> [How to complete this task]: Every entry below should be transcribed exactly; pictures stay out of the copy.

> [Provided information]:
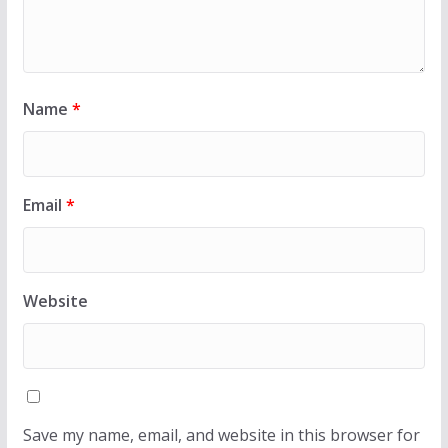
Name
*
Email
*
Website
Save my name, email, and website in this browser for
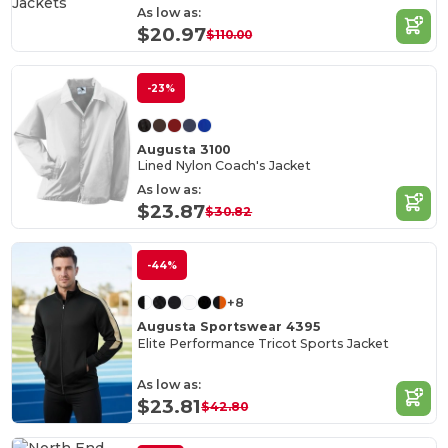
As low as:
$20.97
$110.00
-23%
Augusta 3100
Lined Nylon Coach's Jacket
As low as:
$23.87
$30.82
-44%
+8
Augusta Sportswear 4395
Elite Performance Tricot Sports Jacket
As low as:
$23.81
$42.80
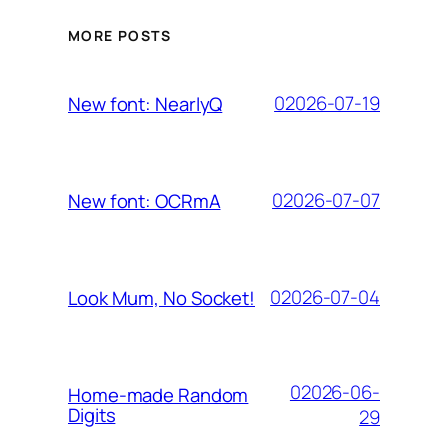
MORE POSTS
02026-07-19
New font: NearlyQ
02026-07-07
New font: OCRmA
02026-07-04
Look Mum, No Socket!
02026-06-
Home-made Random
Digits
29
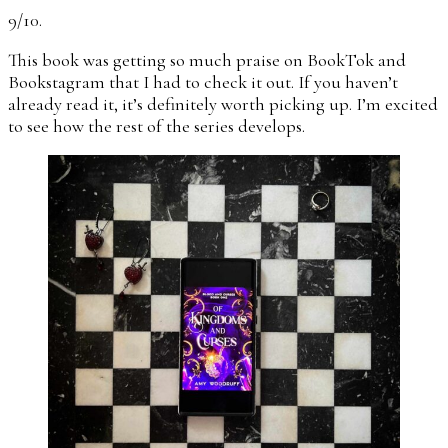
9/10.
This book was getting so much praise on BookTok and
Bookstagram that I had to check it out. If you haven’t
already read it, it’s definitely worth picking up. I’m excited
to see how the rest of the series develops.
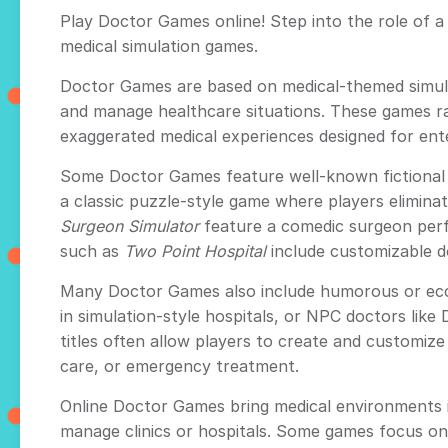
Play Doctor Games online! Step into the role of a 
medical simulation games.
Doctor Games are based on medical-themed simulat
and manage healthcare situations. These games ra
exaggerated medical experiences designed for ent
Some Doctor Games feature well-known fictional c
a classic puzzle-style game where players elimina
Surgeon Simulator
feature a comedic surgeon perfo
such as
Two Point Hospital
include customizable do
Many Doctor Games also include humorous or eccen
in simulation-style hospitals, or NPC doctors like
titles often allow players to create and customize 
care, or emergency treatment.
Online Doctor Games bring medical environments i
manage clinics or hospitals. Some games focus on 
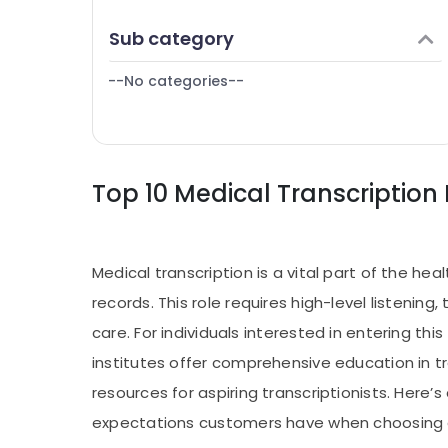
Puducherry
Finance & Insurance
Sub category
Bengaluru
Furniture & Furnishing
Mangalore
--No categories--
Health & Beauty
Salem
Home, Garden & Pets
Erode
Industrial Equipments & Machinery
Tirunelveli
Top 10 Medical Transcription 
Agriculture & Livestock
Mysore
Medical & Pharmaceutical
Hubli
Metals & Minerals
Medical transcription is a vital part of the h
Belgaum
Office Equipments & Supplies
records. This role requires high-level listeni
Vellore
Packaging & Printing
care. For individuals interested in entering thi
kodagu
Safety & Security
institutes offer comprehensive education in t
Haryana
resources for aspiring transcriptionists. Here’s
Computer, IT & Telecom
Kanyakumari
expectations customers have when choosing a 
Travel & Tourism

> [Written solution]:
Name
*
Email
*
Website
Save my name, email, and website in this browser for
As low as:
$20.97
$110.00
-23%
Augusta 3100
Lined Nylon Coach's Jacket
As low as:
$23.87
$30.82
-44%
+8
Augusta Sportswear 4395
Elite Performance Tricot Sports Jacket
As low as:
$23.81
$42.80
MORE POSTS
02026-07-19
New font: NearlyQ
02026-07-07
New font: OCRmA
02026-07-04
Look Mum, No Socket!
02026-06-
Home-made Random
Digits
29
9/10.
This book was getting so much praise on BookTok and
Bookstagram that I had to check it out. If you haven’t
already read it, it’s definitely worth picking up. I’m excited
to see how the rest of the series develops.
Play Doctor Games online! Step into the role of a 
medical simulation games.
Doctor Games are based on medical-themed simulat
and manage healthcare situations. These games ra
exaggerated medical experiences designed for ent
Some Doctor Games feature well-known fictional c
a classic puzzle-style game where players elimina
Surgeon Simulator
feature a comedic surgeon perfo
such as
Two Point Hospital
include customizable do
Many Doctor Games also include humorous or eccen
in simulation-style hospitals, or NPC doctors like
titles often allow players to create and customize 
care, or emergency treatment.
Online Doctor Games bring medical environments i
manage clinics or hospitals. Some games focus on 
Puducherry
Finance & Insurance
Sub category
Bengaluru
Furniture & Furnishing
Mangalore
--No categories--
Health & Beauty
Salem
Home, Garden & Pets
Erode
Industrial Equipments & Machinery
Tirunelveli
Top 10 Medical Transcription 
Agriculture & Livestock
Mysore
Medical & Pharmaceutical
Hubli
Metals & Minerals
Medical transcription is a vital part of the h
Belgaum
Office Equipments & Supplies
records. This role requires high-level listeni
Vellore
Packaging & Printing
care. For individuals interested in entering thi
kodagu
Safety & Security
institutes offer comprehensive education in t
Haryana
resources for aspiring transcriptionists. Here’s
Computer, IT & Telecom
Kanyakumari
expectations customers have when choosing a 
Travel & Tourism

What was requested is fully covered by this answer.